Front cover from Guide to the Library of Trinity College Dublin (1968)

Image 1 of 23

Nearly all libraries produce a guide on how to navigate their buildings and collections, and we have been no exception – at least, in the past. Currently, we don’t really have *physical* guides to the Library, in English at least; we do have a small one produced for our Irish speakers. Instead, we currently rely on our website and online presence to inform our readers… something we may need to revisit, as users often seem to want to have something in their hand they can use, and a website on their phone won’t necessarily cut it.

This lengthy preamble serves as an introduction to the Guide above. Our current readers can note that undergrads were not given borrowing privileges as a matter of course, and had to register and could only borrow from two specific collections. And you thought only being able to borrow LEN-designated books was bad now!

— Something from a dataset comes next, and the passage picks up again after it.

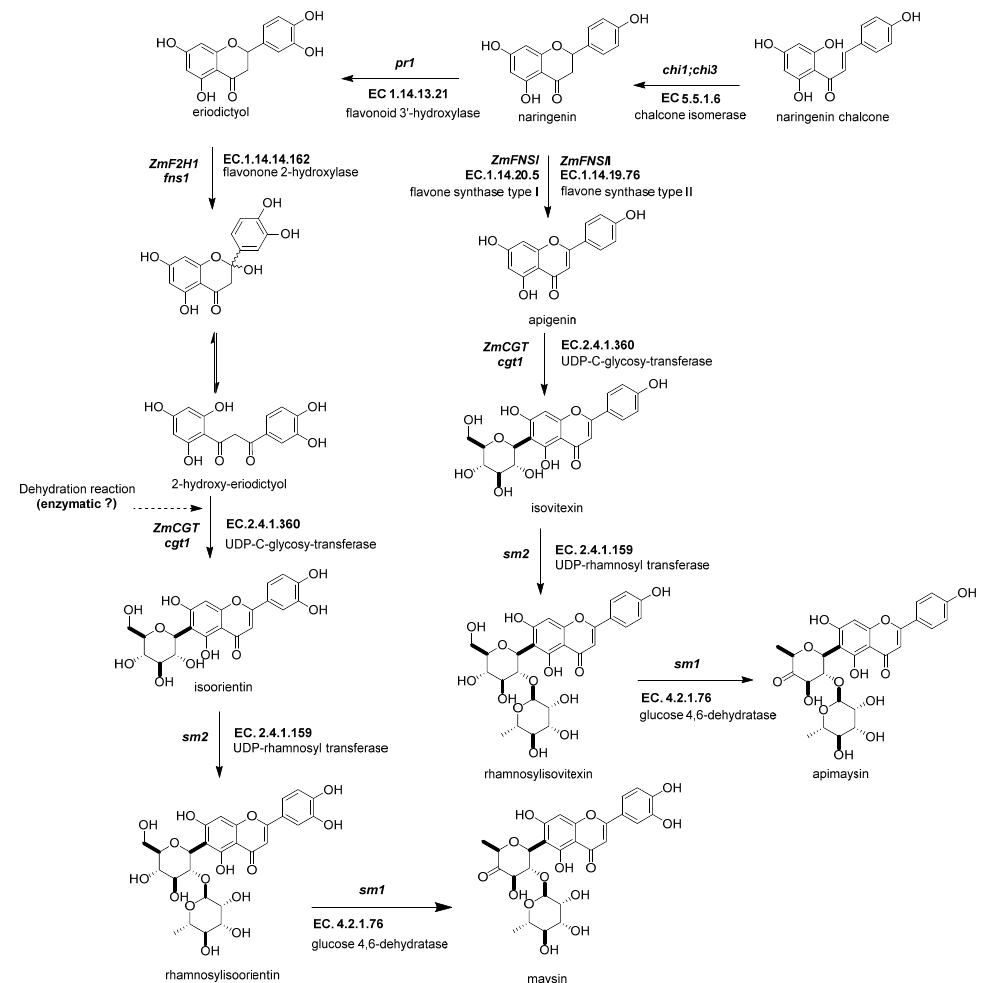
Figure 5. Biosynthetic genes of flavone C-glycosides. The flavanones naringenin and eriodictyol are the initial substrates for the other flavonoid subgroups. There are two possible ways to generate C-glycosyl flavones, indirectly or directly, from any flavanone. The indirect pathway begins through flavanone-2-hydroxylase ( ZmF2H , fnsii1 , EC 1.14.14.162) opening the C-ring, producing a 3-oxo-dihydrochalcone. Then, UDP C-glycosyl transferase ( ZmCGT , cgt1 , EC 2.4.1.360) generates a glycosidic bond in the A-ring. Then, there is a dehydration reaction (spontaneous or enzymatic) that produces the C6-flavone glycoside. The direct pathway firstly involves flavone synthase I ( ZmFNSII-2 , fnsii2, EC 1.14.20.5) and flavone synthase II ( ZmFNSII-1 , fnsi2 , EC 1.14.19.76) producing the same reaction by the addition of a double bond between C2 and C3 in the flavanone. Then, a flavone functions as a substrate for the UDP C-glycosyl transferase ( ZmCGT , cgt1 , EC 2.4.1.360). The enzymatic action of UDP-rhamnosyl transferase ( ZmCGT , sm2 , EC 2.4.1.159) and glucose 4,6 dehydratase ( sm1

The other aspect that jumps out is suggested by the map which forms our main image, and shows that, despite the New Library opening, how much our collections overflowed into other locations. Modern languages were in the 1937 Reading Room. A medical library was in the Biochemistry Building. The Lecky Library of books was in the Museum Building. Also prominent were temporary prefab huts by the side of the Old Library to hold the Science collections. You can just see the edge of those in this image we featured before, at the top left:

Image by Eugene Kelly

…and also in this aerial photo of Dublin:

… look note other temporary non-Library buildings in Fellows’ Garden-as-was, labelled as a lecture theatre on our plan. No wonder College started planning more building almost before the Berkeley’s concrete was set!